Not only would this contribute to lower dairy prices for all Canadian consumers, but it would also make a difference for Canada on the world stage by boosting the country’s position in international trade negotiations. As long as the system remains in place, it will be an irritant.

In all of its trade negotiations over the past decade, Canada has been required to grant concessions and allow greater volumes of tariff-free imports. In 2015, when negotiating the Trans-Pacific Partnership, Canada was forced to make concessions on dairy products worth 3.25 percent. It made further concessions during the 2016 negotiating process of its free trade deal with Europe, and again in the negotiations leading to the 2020 Canada-United States-Mexico Agreement (CUSMA). As concessions were made, Ottawa provided billions to domestic dairy producers to compensate them for increased competition, further supporting the sector’s inefficiencies.

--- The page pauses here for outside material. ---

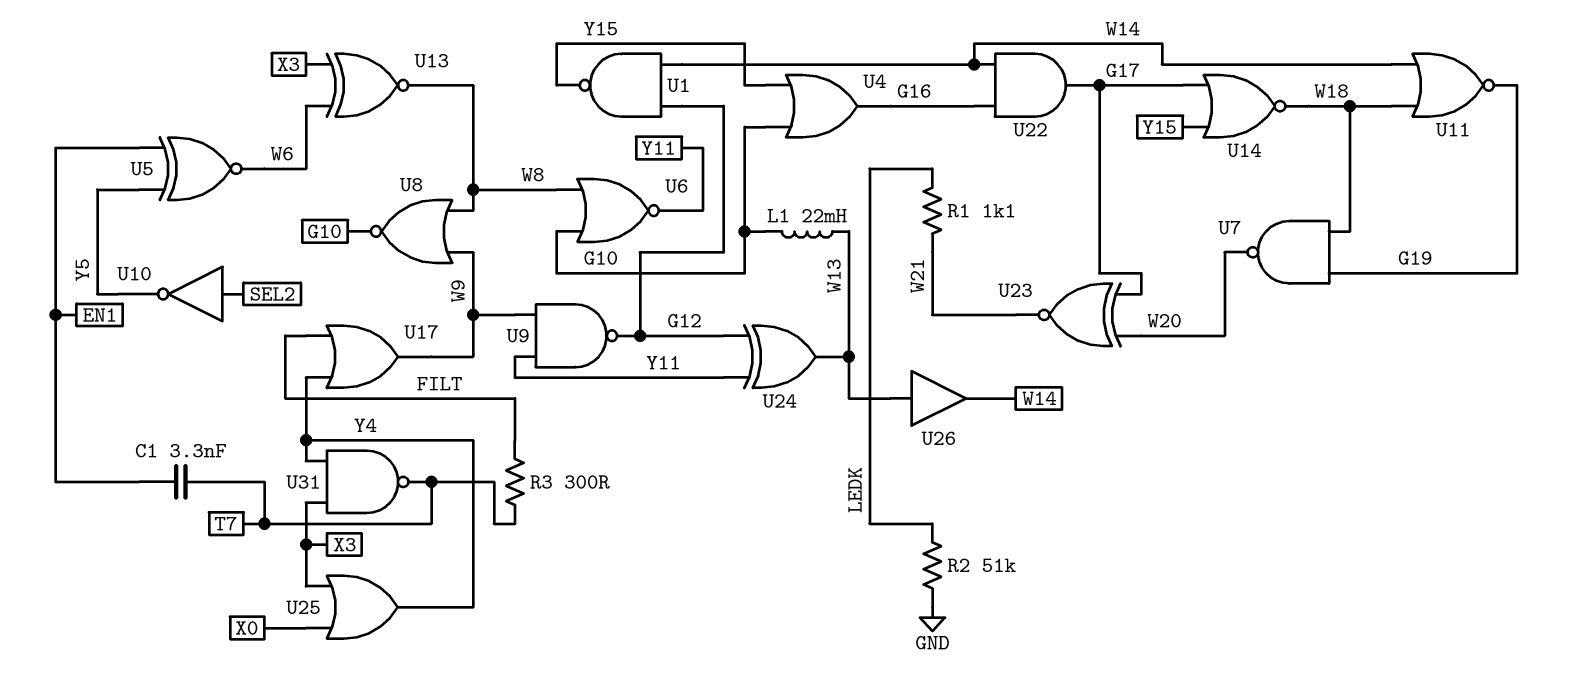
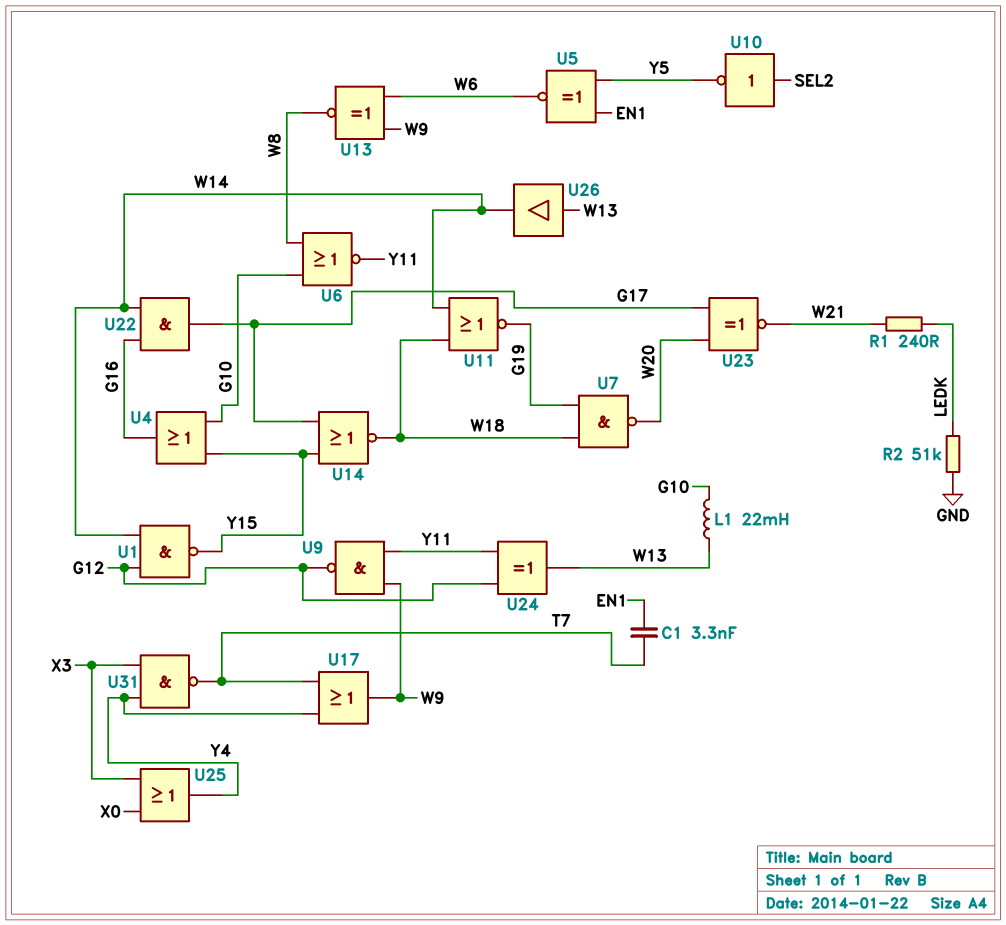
R1: 1.1k (LEDK, W21) -> 240 (LEDK, W21)
R3: 300 (FILT, T7) -> none
U8: NOR (in W8, in W9, out G10) -> none
U13: XNOR (in W6, in X3, out W8) -> XNOR (in W6, in W9, out W8)
U17: OR (in FILT, in Y4, out W9) -> OR (in T7, in Y4, out W9)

Following the United Kingdom’s departure from the European Union, it sought to quickly establish trade deals with other countries. Concluding a trade agreement between Canada and the U.K. should have been a quick and simple matter. However, Canada’s refusal to make concessions on supply management has prevented an agreement from being reached.

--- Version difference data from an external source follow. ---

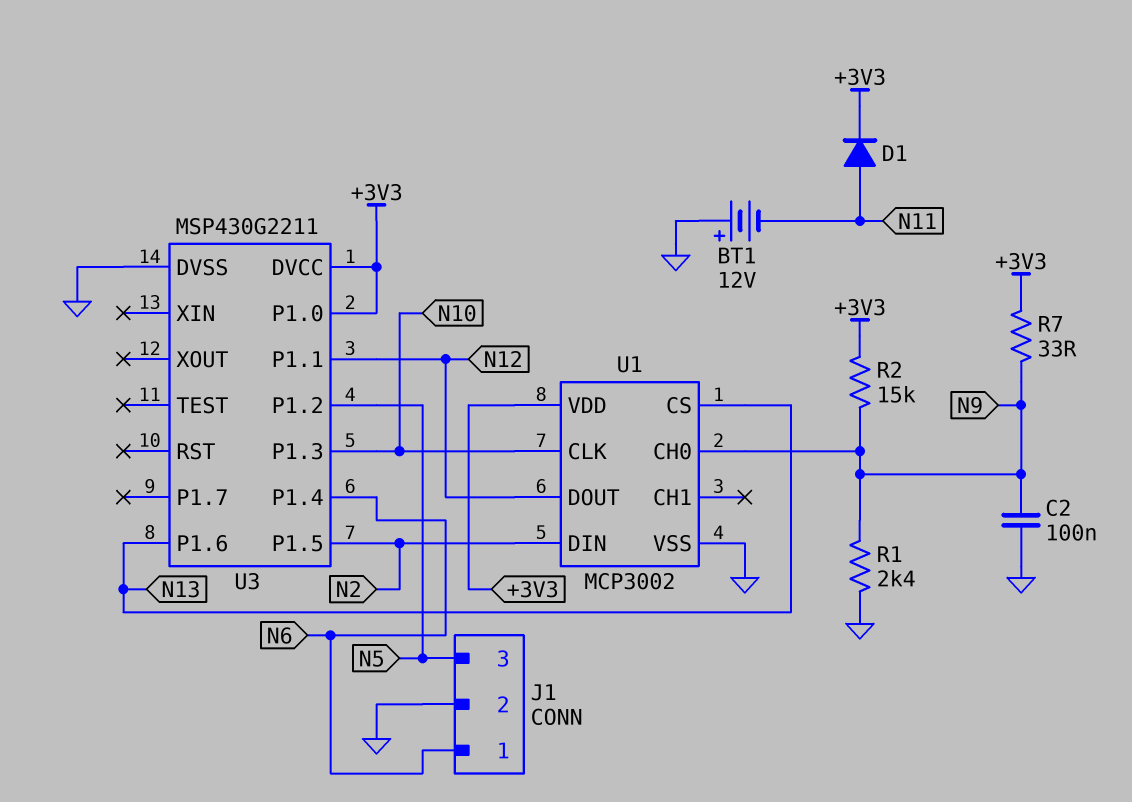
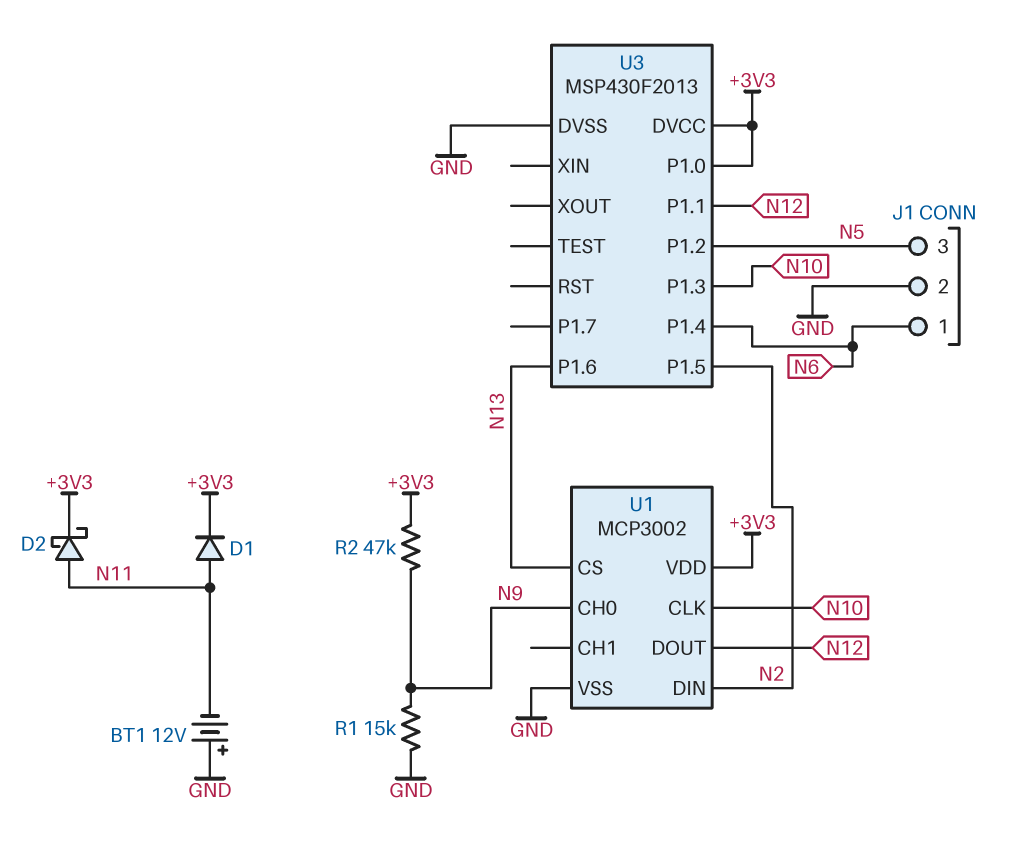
C2: 100nF (GND, N9) -> none
D2: none -> schottky (A N11, K +3V3)
R1: 2.4k (GND, N9) -> 15k (GND, N9)
R2: 15k (+3V3, N9) -> 47k (+3V3, N9)
R7: 33 (+3V3, N9) -> none
U3: MSP430G2211 -> MSP430F2013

This unwillingness to drop the outdated system leaves Canada at significant risk of never negotiating another international trade agreement due to its adherence to preserving supply management.

Yet, the domestic politics that preserve the system persist.

In 2022, as part of the political protection against market inefficiencies, the Bloc Québécois—a separatist party that sits in the Canadian Parliament, and only runs candidates in Quebec—introduced Bill C-282, which would prevent all future Canadian governments from negotiating concessions that would negatively affect the supply managed production of dairy, egg, and poultry products in Canada. This bill died when the 2025 federal election was called. However, one of the Bloc’s first actions in the new Parliament was introducing another bill, now listed as C-202, with an identical objective: preventing any supply management concessions.

The bill’s reintroduction, and the unanimous support it received in the House—including from the governing Liberals—followed by its swift passage through the Senate, indicates Canada is not serious about renegotiating the CUSMA. The Trump Administration has clearly indicated that greater access to Canada’s supply-managed sectors will be a key objective for them in any negotiation.

Continued rigid adherence to obsolete, anti-competitive supply management policies will mean that Canada will never be able to negotiate or renegotiate any future trade agreement.


Stuart J. Smyth is a professor at the University of Saskatchewan’s Department of Agricultural and Resource Economics and a contributor for the Macdonald-Laurier Institute.